**Task prompt**
Please reproduce the listing verbatim, without its images.
□ □ □ □ □ □ □
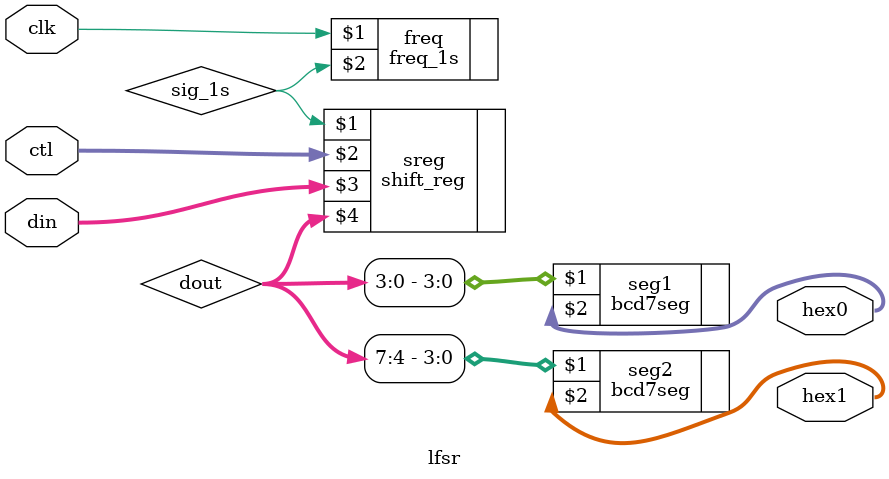
<source format=v>
module lfsr (
    input clk,
    input [2:0] ctl,
    input [7:0] din,
    output reg[6:0] hex0,
    output reg[6:0] hex1 
);
    reg sig_1s;
    freq_1s freq(clk, sig_1s);
    reg [7:0] dout;
    shift_reg #(8) sreg (sig_1s, ctl, din, dout);
    bcd7seg seg1 (dout[3:0], hex0);
    bcd7seg seg2 (dout[7:4], hex1);

endmodule
</source>
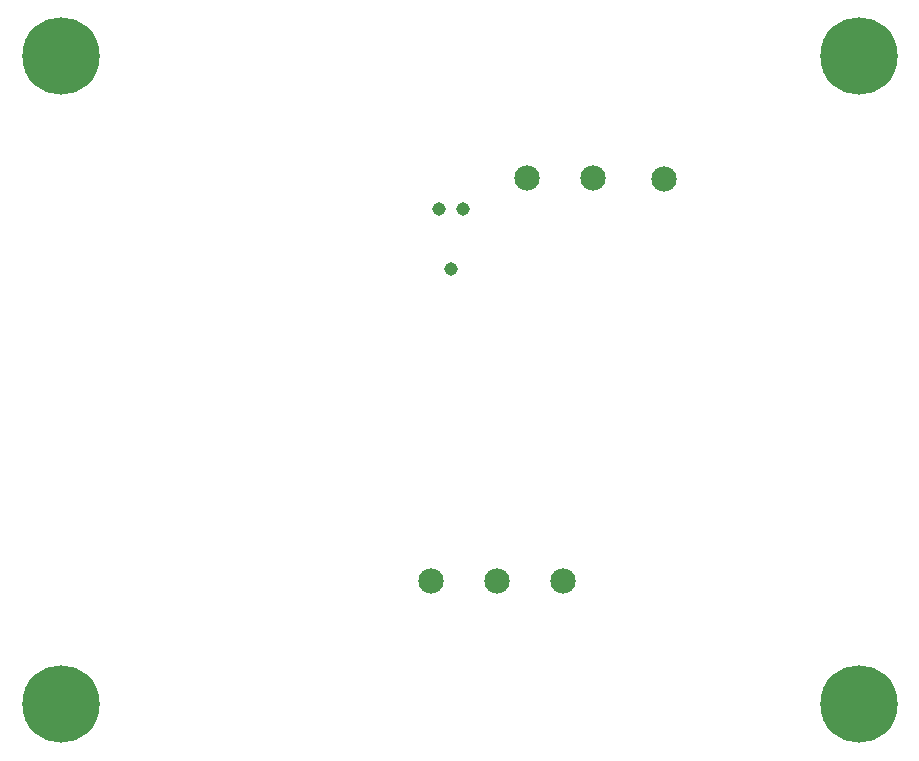
<source format=gbs>
G04 #@! TF.GenerationSoftware,KiCad,Pcbnew,6.0.10-86aedd382b~118~ubuntu18.04.1*
G04 #@! TF.CreationDate,2024-08-26T13:47:26-06:00*
G04 #@! TF.ProjectId,ckt-xing-txm,636b742d-7869-46e6-972d-74786d2e6b69,rev?*
G04 #@! TF.SameCoordinates,Original*
G04 #@! TF.FileFunction,Soldermask,Bot*
G04 #@! TF.FilePolarity,Negative*
%FSLAX46Y46*%
G04 Gerber Fmt 4.6, Leading zero omitted, Abs format (unit mm)*
G04 Created by KiCad (PCBNEW 6.0.10-86aedd382b~118~ubuntu18.04.1) date 2024-08-26 13:47:26*
%MOMM*%
%LPD*%
G01*
G04 APERTURE LIST*
%ADD10C,6.552400*%
%ADD11C,1.143000*%
%ADD12C,2.152400*%
G04 APERTURE END LIST*
D10*
X29718000Y-23368000D03*
X29718000Y-78232000D03*
X97282000Y-78232000D03*
X97282000Y-23368000D03*
D11*
X63754000Y-36322000D03*
X62738000Y-41402000D03*
X61722000Y-36322000D03*
D12*
X80772000Y-33782000D03*
X61087000Y-67818000D03*
X74803000Y-33655000D03*
X69215000Y-33655000D03*
X66675000Y-67818000D03*
X72263000Y-67818000D03*
M02*

</source>
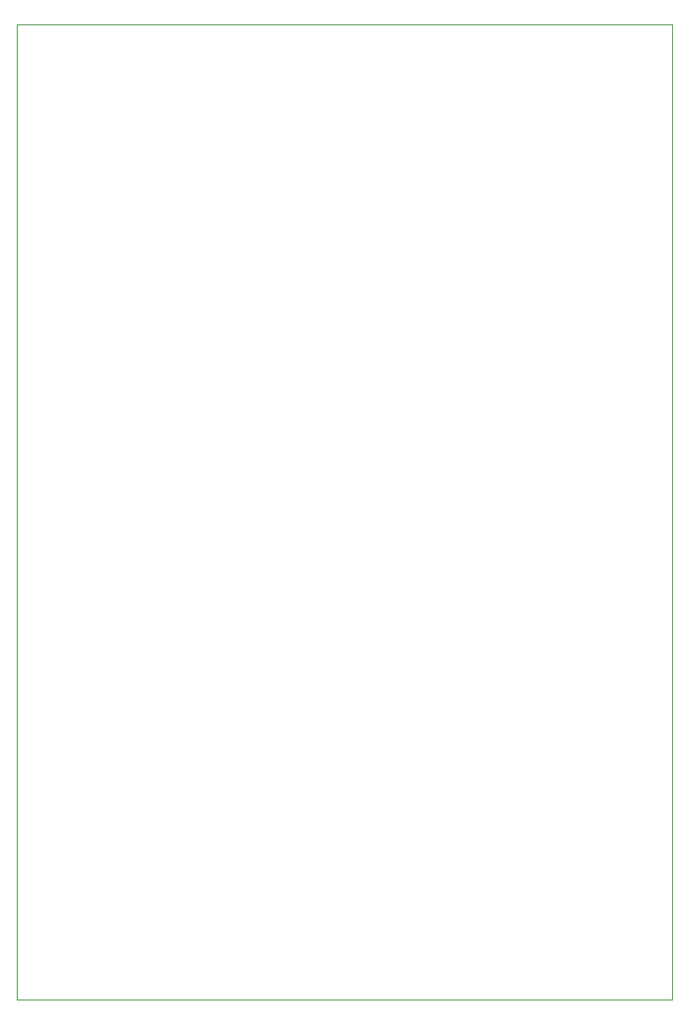
<source format=gbr>
%TF.GenerationSoftware,KiCad,Pcbnew,8.0.6*%
%TF.CreationDate,2024-10-17T23:30:34-05:00*%
%TF.ProjectId,n64_gamecat_rp2350b,6e36345f-6761-46d6-9563-61745f727032,rev?*%
%TF.SameCoordinates,Original*%
%TF.FileFunction,Profile,NP*%
%FSLAX46Y46*%
G04 Gerber Fmt 4.6, Leading zero omitted, Abs format (unit mm)*
G04 Created by KiCad (PCBNEW 8.0.6) date 2024-10-17 23:30:34*
%MOMM*%
%LPD*%
G01*
G04 APERTURE LIST*
%TA.AperFunction,Profile*%
%ADD10C,0.050000*%
%TD*%
G04 APERTURE END LIST*
D10*
X101000000Y-55000000D02*
X167000000Y-55000000D01*
X167000000Y-153000000D01*
X101000000Y-153000000D01*
X101000000Y-55000000D01*
M02*

</source>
□ □ □ □ □ □ □
**Answer area**
<source format=v>
module lfsr (
    input clk,
    input [2:0] ctl,
    input [7:0] din,
    output reg[6:0] hex0,
    output reg[6:0] hex1 
);
    reg sig_1s;
    freq_1s freq(clk, sig_1s);
    reg [7:0] dout;
    shift_reg #(8) sreg (sig_1s, ctl, din, dout);
    bcd7seg seg1 (dout[3:0], hex0);
    bcd7seg seg2 (dout[7:4], hex1);

endmodule
</source>
<source format=gbs>
G04 #@! TF.GenerationSoftware,KiCad,Pcbnew,6.0.10-86aedd382b~118~ubuntu18.04.1*
G04 #@! TF.CreationDate,2024-08-26T13:47:26-06:00*
G04 #@! TF.ProjectId,ckt-xing-txm,636b742d-7869-46e6-972d-74786d2e6b69,rev?*
G04 #@! TF.SameCoordinates,Original*
G04 #@! TF.FileFunction,Soldermask,Bot*
G04 #@! TF.FilePolarity,Negative*
%FSLAX46Y46*%
G04 Gerber Fmt 4.6, Leading zero omitted, Abs format (unit mm)*
G04 Created by KiCad (PCBNEW 6.0.10-86aedd382b~118~ubuntu18.04.1) date 2024-08-26 13:47:26*
%MOMM*%
%LPD*%
G01*
G04 APERTURE LIST*
%ADD10C,6.552400*%
%ADD11C,1.143000*%
%ADD12C,2.152400*%
G04 APERTURE END LIST*
D10*
X29718000Y-23368000D03*
X29718000Y-78232000D03*
X97282000Y-78232000D03*
X97282000Y-23368000D03*
D11*
X63754000Y-36322000D03*
X62738000Y-41402000D03*
X61722000Y-36322000D03*
D12*
X80772000Y-33782000D03*
X61087000Y-67818000D03*
X74803000Y-33655000D03*
X69215000Y-33655000D03*
X66675000Y-67818000D03*
X72263000Y-67818000D03*
M02*

</source>
<source format=gbr>
%TF.GenerationSoftware,KiCad,Pcbnew,8.0.6*%
%TF.CreationDate,2024-10-17T23:30:34-05:00*%
%TF.ProjectId,n64_gamecat_rp2350b,6e36345f-6761-46d6-9563-61745f727032,rev?*%
%TF.SameCoordinates,Original*%
%TF.FileFunction,Profile,NP*%
%FSLAX46Y46*%
G04 Gerber Fmt 4.6, Leading zero omitted, Abs format (unit mm)*
G04 Created by KiCad (PCBNEW 8.0.6) date 2024-10-17 23:30:34*
%MOMM*%
%LPD*%
G01*
G04 APERTURE LIST*
%TA.AperFunction,Profile*%
%ADD10C,0.050000*%
%TD*%
G04 APERTURE END LIST*
D10*
X101000000Y-55000000D02*
X167000000Y-55000000D01*
X167000000Y-153000000D01*
X101000000Y-153000000D01*
X101000000Y-55000000D01*
M02*

</source>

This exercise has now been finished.